* [WORK REQUEST]:
Of all the lines below, return only those starting with the line holding "Ahvenillansakohan" and going on through the line holding "Ahvenillansapakin", exactly as written.

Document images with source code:
+ + + + + + +

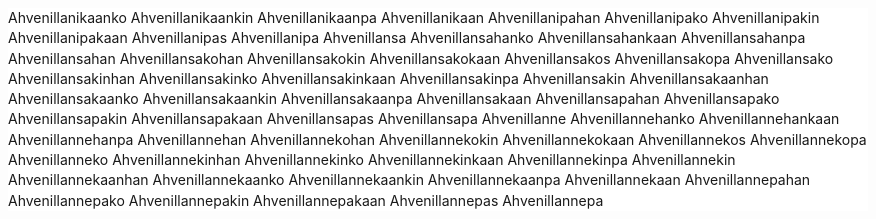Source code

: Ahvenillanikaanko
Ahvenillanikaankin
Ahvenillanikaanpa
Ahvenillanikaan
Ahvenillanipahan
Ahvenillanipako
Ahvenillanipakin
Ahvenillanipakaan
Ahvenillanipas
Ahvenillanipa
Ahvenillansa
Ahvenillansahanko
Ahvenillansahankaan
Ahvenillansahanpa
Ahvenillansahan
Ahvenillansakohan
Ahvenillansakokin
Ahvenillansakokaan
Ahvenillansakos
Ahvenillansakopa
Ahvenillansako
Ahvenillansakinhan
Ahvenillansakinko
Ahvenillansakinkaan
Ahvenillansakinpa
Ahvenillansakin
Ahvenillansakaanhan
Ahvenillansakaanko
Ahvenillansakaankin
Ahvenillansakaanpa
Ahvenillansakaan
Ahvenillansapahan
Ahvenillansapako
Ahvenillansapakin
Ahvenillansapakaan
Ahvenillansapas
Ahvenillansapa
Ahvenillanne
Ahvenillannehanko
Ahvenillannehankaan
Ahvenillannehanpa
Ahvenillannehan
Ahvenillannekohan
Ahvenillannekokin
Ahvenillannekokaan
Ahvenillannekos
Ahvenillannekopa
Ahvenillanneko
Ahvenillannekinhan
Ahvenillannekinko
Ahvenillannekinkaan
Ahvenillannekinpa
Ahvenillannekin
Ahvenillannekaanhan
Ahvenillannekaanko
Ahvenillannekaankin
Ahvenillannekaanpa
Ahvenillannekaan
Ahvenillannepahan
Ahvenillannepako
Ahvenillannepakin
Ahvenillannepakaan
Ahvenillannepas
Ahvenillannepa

+ + + + + + +

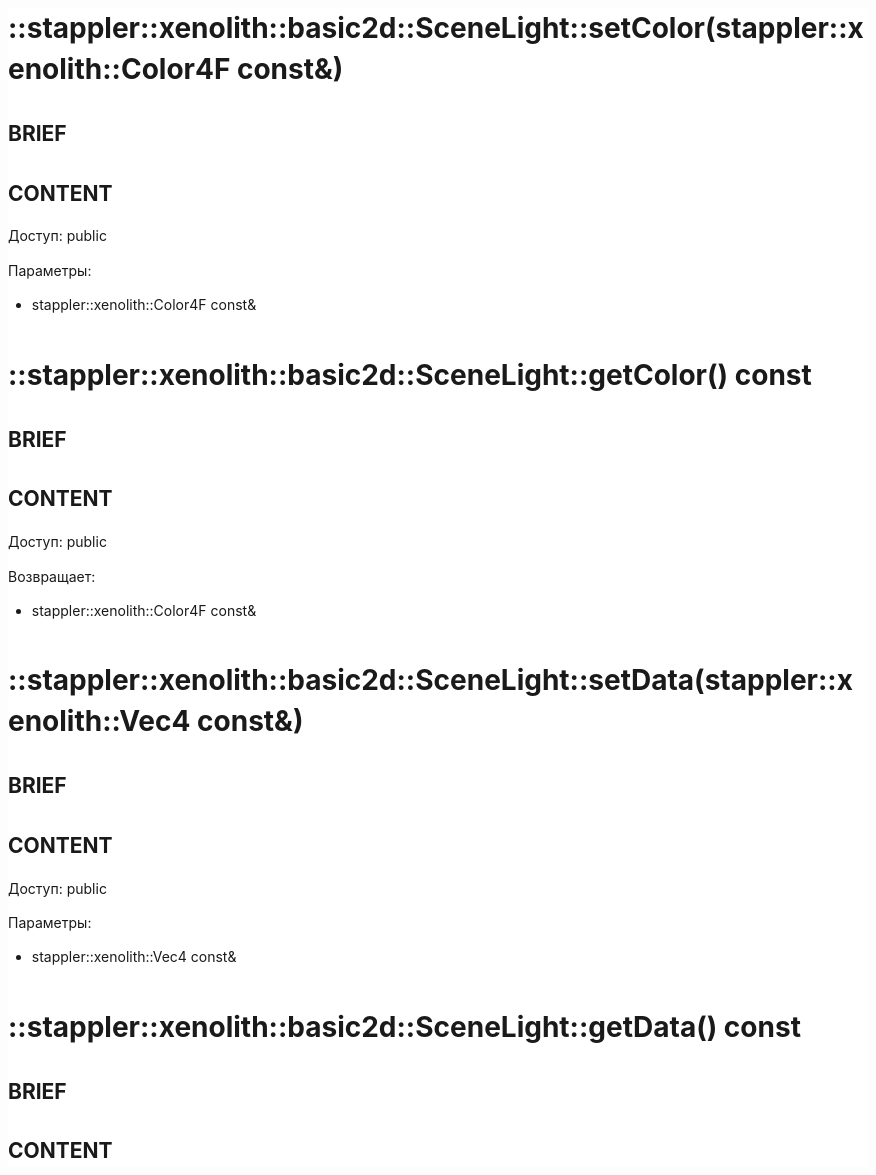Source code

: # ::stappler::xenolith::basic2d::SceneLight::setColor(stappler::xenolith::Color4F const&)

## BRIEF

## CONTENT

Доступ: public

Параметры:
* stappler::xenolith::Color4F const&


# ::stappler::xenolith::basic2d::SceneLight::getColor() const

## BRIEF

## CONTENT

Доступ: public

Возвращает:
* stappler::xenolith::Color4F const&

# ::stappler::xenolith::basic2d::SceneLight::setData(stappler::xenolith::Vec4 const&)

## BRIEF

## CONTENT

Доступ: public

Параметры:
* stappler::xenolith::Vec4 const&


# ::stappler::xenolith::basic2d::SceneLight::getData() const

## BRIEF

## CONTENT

+ + + + + + +

* [REPLY TO THE TASK]:
Ahvenillansakohan
Ahvenillansakokin
Ahvenillansakokaan
Ahvenillansakos
Ahvenillansakopa
Ahvenillansako
Ahvenillansakinhan
Ahvenillansakinko
Ahvenillansakinkaan
Ahvenillansakinpa
Ahvenillansakin
Ahvenillansakaanhan
Ahvenillansakaanko
Ahvenillansakaankin
Ahvenillansakaanpa
Ahvenillansakaan
Ahvenillansapahan
Ahvenillansapako
Ahvenillansapakin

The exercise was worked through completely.